ATAK helikopteri, yıl içinde hizmete giriyor
Hakkında görevden alınacağına dair söylentiler çıkan Savunma
Sanayii Müsteşarı Murad Bayar'ın görevine devam edeceğini açıklayan Bakan Yılmaz, Savunma Sanayii'nde yürütülen kritik projelerle ilgili ise şu bilgileri verdi: "ATAK helikopteri projesinde 2012'de ilk teslimatlar başlanacak. Üçüncü ülkelere ihracatına yönelik de çalışmalar başladı. İnsansız
hava aracı ANKA da bu yıl terörle mücadelede kullanılacak.

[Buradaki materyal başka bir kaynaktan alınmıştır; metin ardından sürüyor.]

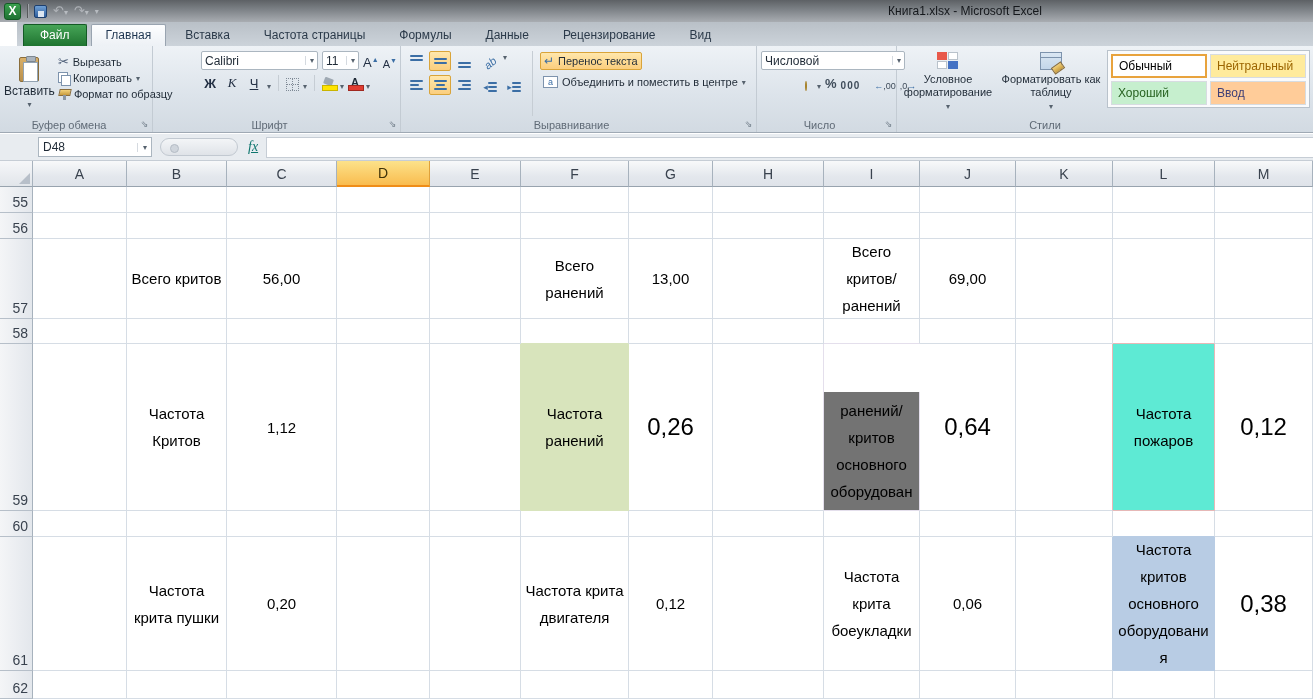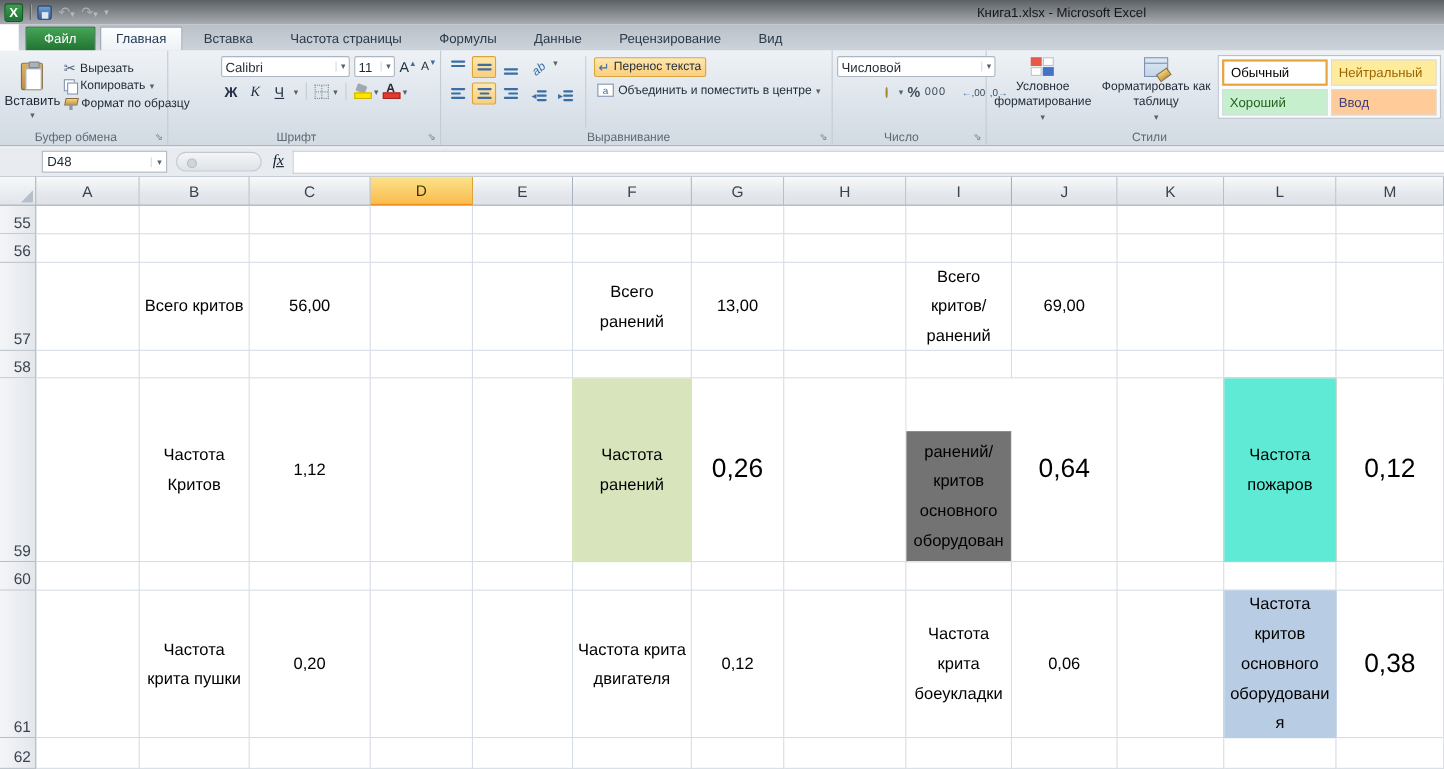--- a/index.html
+++ b/index.html
@@ -49,21 +49,21 @@
   .copy-ic { width:11px; height:12px; position:relative; }
   .copy-ic::before,.copy-ic::after { content:""; position:absolute; width:8px; height:9px; background:#fff; border:1px solid #7d93ad; }
   .copy-ic::before { left:0; top:0; } .copy-ic::after { left:3px; top:3px; }
   .fp-ic { width:12px; height:12px; position:relative; }
   .fp-ic::before { content:""; position:absolute; left:1px; top:1px; width:10px; height:5px; background:linear-gradient(#f4d27a,#c79b3e); border:1px solid #8a6d3b; transform:skewX(-12deg); }
   .fp-ic::after { content:""; position:absolute; left:5px; top:7px; width:3px; height:5px; background:#8b97a3; }
   .scissors { color:#50617a; font-size:13px; line-height:12px; }
 
   
   #g-font { width:248px; display:flex; flex-direction:column; gap:5px; padding-top:5px; }
-  .font-row { display:flex; align-items:center; gap:4px;padding-left:44px; }
+  .font-row { display:flex; align-items:flex-end; gap:4px;padding-left:44px; }
   .letter-btn { font-size:13px; width:18px; text-align:center; color:#233044; }
   .b { font-weight:bold; } .i { font-style:italic; font-family:"Liberation Serif",serif; } .u { text-decoration:underline; }
   .a-size { font-size:13px; color:#233044; }
   .a-size sup { font-size:7px; color:#3b6ea5; }
   .border-ic { width:13px; height:13px; border:1px dotted #7f8a96; position:relative; }
   .border-ic::before { content:""; position:absolute; left:0; right:0; top:5px; border-top:1px dotted #7f8a96; }
   .border-ic::after { content:""; position:absolute; top:0; bottom:0; left:5px; border-left:1px dotted #7f8a96; }
   .fill-ic { width:14px; height:13px; position:relative; }
   .fill-ic::before { content:""; position:absolute; left:2px; top:0; width:9px; height:7px; background:#9fa9b3; transform:rotate(20deg); border-radius:1px; }
   .fill-ic::after { content:""; position:absolute; left:0; bottom:0; width:14px; height:4px; background:#ffe400; border:1px solid #c9b400; }
@@ -83,21 +83,21 @@
   .orient { color:#3b6ea5; font-size:11px; transform:rotate(-40deg); display:inline-block; font-style:italic; }
   .indent-tri { color:#3b6ea5; font-size:9px; }
   .wrap-ic { color:#3b6ea5; font-size:12px; }
   .merge-ic { width:15px; height:12px; border:1px solid #7d93ad; background:#fff; color:#3b6ea5; font-size:9px; line-height:10px; text-align:center; }
   .al-text-col { display:flex; flex-direction:column; gap:5px; padding-top:1px; }
 
   
   #g-number { width:140px; display:flex; flex-direction:column; gap:6px; padding-top:5px; }
   .coin { width:10px; height:10px; border-radius:50%; background:radial-gradient(#ffe8a0,#e0ab34); border:1px solid #a8842e; box-shadow:3px 2px 0 -1px #f0c64e, 6px 4px 0 -2px #ecbf45; margin-right:6px; }
   .pct { font-size:13px; font-weight:bold; color:#3f4c5a; }
-  .zeros { font-size:10px; font-weight:normal; color:#3f4c5a; letter-spacing:1px; }
+  .zeros { font-size:10px; font-weight:bold; color:#3f4c5a; letter-spacing:1px; }
   .dec { font-size:9px; color:#3f4c5a; white-space:nowrap; }
   .dec b { color:#3b6ea5; }
 
   
   #g-styles { flex:1; display:flex; gap:4px; padding-top:4px; border-right:none; }
   .big-btn { width:94px; display:flex; flex-direction:column; align-items:center; justify-content:flex-start; gap:3px; text-align:center; font-size:11px; line-height:1.2; padding-top:2px; }
   .cf-ic,.ft-ic { width:22px; height:18px; position:relative; }
   .cf-ic { display:grid; grid-template-columns:10px 10px; grid-template-rows:8px 8px; gap:1px; }
   .cf-ic i { display:block; } .cf-ic .c1{background:#e8584a;} .cf-ic .c2{background:#fff;border:1px solid #b9c2cb;} .cf-ic .c3{background:#fff;border:1px solid #b9c2cb;} .cf-ic .c4{background:#4472c4;}
   .ft-ic { background:linear-gradient(#dbe7f3,#c3d6ea); border:1px solid #7d93ad; }
@@ -107,21 +107,21 @@
   .chip { font-size:12px; display:flex; align-items:center; padding-left:6px; border:1px solid #d7dce1; }
   .chip.selected { border:2px solid #e8a33d; background:#fff; }
 
   
   #fbar { position:absolute; top:134px; left:0; width:1313px; height:27px; background:#e8ecf0;
     border-bottom:1px solid #c6cdd5; display:flex; align-items:center; }
   #namebox { margin-left:38px; width:114px; height:20px; background:#fff; border:1px solid #abb6c0; display:flex; align-items:center; font-size:12px; padding:0 4px; }
   #namebox .arrow { margin-left:auto; border-left:1px solid #d5dae0; padding-left:5px; }
   #fpill { margin-left:8px; width:78px; height:18px; border-radius:9px; background:linear-gradient(#f3f5f7,#dfe3e8); border:1px solid #c2c9d1; position:relative; }
   #fpill::before { content:""; position:absolute; left:9px; top:5px; width:7px; height:7px; border-radius:50%; background:#cfd5dc; border:1px solid #b4bcc5; }
-  #fx { font-family:"Liberation Serif",serif; font-style:italic; font-size:14px; color:#0f172a; margin:0 8px 0 10px;text-decoration:underline; }
+  #fx { font-family:"Liberation Serif",serif; font-style:italic; font-size:14px; color:#0f766e; margin:0 8px 0 10px;text-decoration:underline; }
   #formula-input { flex:1; height:21px; background:#fff; border:1px solid #c6cdd5; border-right:none; font-size:12px; padding:0 4px; }
 
   
   #grid { position:absolute; top:161px; left:0; display:grid; background:#fff; }
   .corner { background:linear-gradient(#f6f7f9,#e1e5ea); border-right:1px solid #a7b2bd; border-bottom:1px solid #98a3ae; position:relative; }
   .corner::after { content:""; position:absolute; right:2px; bottom:2px; border-left:11px solid transparent; border-bottom:11px solid #b7bfc9; }
   .colhdr { background:linear-gradient(#f8f9fa,#e4e8ed 60%,#dfe3e9); border-right:1px solid #a7b2bd; border-bottom:1px solid #98a3ae;
     display:flex; align-items:center; justify-content:center; font-size:14px; color:#39424e; }
   .colhdr.sel { background:linear-gradient(#fce28a,#f9bc4f); border-bottom:2px solid #ef8d18; border-right:1px solid #dfa13a; color:#3f3208; }
   .rowhdr { background:linear-gradient(90deg,#f4f5f7,#e3e7ec); border-right:1px solid #a7b2bd; border-bottom:1px solid #b6bfc9;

Altay tank projesi, kesinlikle milli bir proje. G. Kore'nin Rotem firması ile yapılmış
teknik danışmanlık anlaşması ise
milli tank projemizin daha hızlı bir şekilde hayata geçirilmesi için gerekli . 2012 içinde ilk prototipler üretilerek
test faaliyetlerine başlanacak."
Savunma Sanayii rekabete açılacak
TSK Güçlendirme Vakfı'na bağlı TAI,
Aselsan, Havelsan ve
Roketsan gibi şirketlerin iyi yönetilemediği yönünde eleştiriler söz konusu. Bakan Yılmaz, bu soruna değinirken doğrudan alımlar yerine ihaleler yoluyla şirketlerin rekabet gücünü artıracaklarına dikkat çekiyor: "Şirketlerimizin bugün geldiği nokta gurur duyulacak bir seviyededir. Daha da ileri götürülmesi, rekabet gücünün artırılması gerekiyor. Ancak bu şartla bu şirketlerimiz sağlıklı bir yapıya kavuşur ve mevcudiyetlerini devam ettirebilirler. Bugüne kadar çoğu ihalelerin doğrudan verildiği ve bunun da şirketlerin rekabetçi güçlerini geliştirmesine engel olduğu gerçektir. Bundan sonra doğrudan alımları en aza indirip, bu şirketlerimizin de katılacağı ihaleler yolu ile tedarik süreçlerini başlatacağız."